Three years ago, I went to the Jewish Museum in Berlin, and later that year to the United States Holocaust Memorial Museum in Washington. Last March, after I had been elected Member of Parliament from York Centre, a riding with a large Jewish population, I went to the Yad Vashem Museum in Jerusalem the day it was opened to the public.
As a kid, I attended the United Church of Canada. I grew up in a time when Jews were identified by non-Jews as Jews before they were identified as friends or co-workers, the word "Jew" always said with a swallowed quietness. It is often still the case. It is part of my job as an MP to represent the Jewish community. The question is how to do that best. Despite the work of very strong advocates over a long time, many of the same issues remain. Maybe there is a different way to approach them. Maybe an important role might be to try to explain Israel and the Jewish community to others, and others to the Jewish community.
With the events in the Middle East, this is another moment to try:
As kids, we learned about the murder of six million Jews. We saw images of the concentration camps. We heard of the persecution of Jews in other times, but that didn’t register on us so clearly. The Jewish Museum in Berlin tells the story of the Jewish people from the beginning. The better times, and the bad times that would never not interrupt them. Then 19th century Europe, maybe the best of all times for the Jews, when their contribution in so may fields – science, the arts, politics – was so great it seemed more important than their Jewishness. And as museum-goers, knowing what we knew, we could feel the perfect, awful trap. Then the slide; and the impossible and the unthinkable weren’t.
I knew how important the Holocaust was to Jews, but I think I really didn’t know. It’s not just the number of Jews that were murdered, nor that the Jewish people were almost wiped from the face of Europe. But it was what such an overwhelmingly defining moment had to mean, finally and forever. Never again – not just that this couldn’t couldn’t ever be allowed to happen again. But that bad times would always always follow better times, and you could never imagine, never pretend, otherwise. This was survival, now, at every moment, forever.
"Never again" meant you could never again not fight to create the conditions of "never again." So with every tombstone desecrated, with every hint of anti-semitism, you fought back. And "never again" meant most of all you had to have a place that was your own. Anywhere else was someone else’s turf. Then you had to depend, and you can never depend. The lesson of history was clear. The Holocaust meant forever. As a Jew, you needed some place you could go that was yours when the worst happened.
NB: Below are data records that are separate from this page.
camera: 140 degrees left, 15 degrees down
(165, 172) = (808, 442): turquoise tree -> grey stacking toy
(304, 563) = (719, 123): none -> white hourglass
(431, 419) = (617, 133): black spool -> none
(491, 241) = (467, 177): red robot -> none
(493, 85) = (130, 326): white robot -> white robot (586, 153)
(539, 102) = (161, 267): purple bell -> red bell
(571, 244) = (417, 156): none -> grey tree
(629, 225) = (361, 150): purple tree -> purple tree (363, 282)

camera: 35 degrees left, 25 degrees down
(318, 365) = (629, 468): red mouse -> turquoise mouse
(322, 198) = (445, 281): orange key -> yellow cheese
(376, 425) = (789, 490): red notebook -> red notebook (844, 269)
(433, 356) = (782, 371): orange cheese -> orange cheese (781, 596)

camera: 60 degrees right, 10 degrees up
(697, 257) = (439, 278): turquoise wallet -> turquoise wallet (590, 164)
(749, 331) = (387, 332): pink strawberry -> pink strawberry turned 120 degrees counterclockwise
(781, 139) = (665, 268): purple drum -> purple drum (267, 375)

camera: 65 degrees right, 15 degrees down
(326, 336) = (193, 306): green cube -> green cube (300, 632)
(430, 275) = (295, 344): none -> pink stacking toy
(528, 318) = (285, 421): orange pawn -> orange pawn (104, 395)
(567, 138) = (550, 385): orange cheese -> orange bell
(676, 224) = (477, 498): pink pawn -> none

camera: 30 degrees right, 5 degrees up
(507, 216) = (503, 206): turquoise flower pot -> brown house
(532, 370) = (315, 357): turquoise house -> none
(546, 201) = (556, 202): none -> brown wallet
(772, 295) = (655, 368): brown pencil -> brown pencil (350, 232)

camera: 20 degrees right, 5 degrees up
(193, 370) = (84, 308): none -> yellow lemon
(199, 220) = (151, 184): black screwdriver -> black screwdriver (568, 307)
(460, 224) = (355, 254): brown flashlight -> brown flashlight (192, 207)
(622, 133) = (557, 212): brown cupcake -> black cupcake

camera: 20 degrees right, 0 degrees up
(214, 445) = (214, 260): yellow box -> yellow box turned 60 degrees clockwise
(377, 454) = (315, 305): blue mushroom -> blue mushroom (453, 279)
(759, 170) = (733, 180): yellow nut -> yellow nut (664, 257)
Because the worst would happen.
So Israel, this tiny sliver of land, became their only future.
It is easy for non-Jews to say, "No, this is a different time. We’ve learned. No matter what the government of Iran and jihadists say, the international community will not allow the destruction of Israel." And for these non-Jews to see the prominent roles Jews play in the larger community, in law or business or government, to look at the success and wealth and military might of Israel: and wonder how as a Jew you can feel vulnerable. And for Jews to say, "You don’t understand."
"Never again" means never again can you trust. There will come a moment when even your friends won’t be there. History knows. You can depend only on yourself. So when the media and others encourage Israel to ease off to generate some international good-will, and Israel doesn’t, really Israel is saying, "When you can trust no one, why does international good-will matter?"
Israel was always the great underdog. The story of the Holocaust, Israel’s creation as a state in 1948, the building of a nation out of desert, its crushing victory in the Six-Day War in 1967 against much bigger opponents. You admire and feel for and cheer on the underdog. You want him to make it. In today’s context, to most around the world Israel doesn’t seem like the underdog. The Palestinians do. For the Jewish community, this is hard to take. Don’t you understand, the Jews are the underdog of history and will never not be. To the non-Jew, the battle in south Lebanon had to do with kidnappings, periodic rocket attacks by Hezbollah and Israel’s right to defend itself. To Israel, it had to do with the actions of a surrogate of Iran and Syria and a matter of Israel’s survival as a nation. "Proportionality" is in the eye of what one beholds.
This is a difficult time. It may prove a very dangerous time. It may prove the beginning of a turning point. Once again, we may be learning that military might is less mighty than we thought. It may be that there is no security in any piece of land held by anybody anywhere on earth. It may be that different understandings and approaches will be needed to survive the future. The important voice is the voice that’s missing. That is why Canada can matter.
To survive in this world, to survive in the future, for "never again" it may mean that "some time again" you have to trust.
But how can the Jewish people trust? But they must trust. But how can they?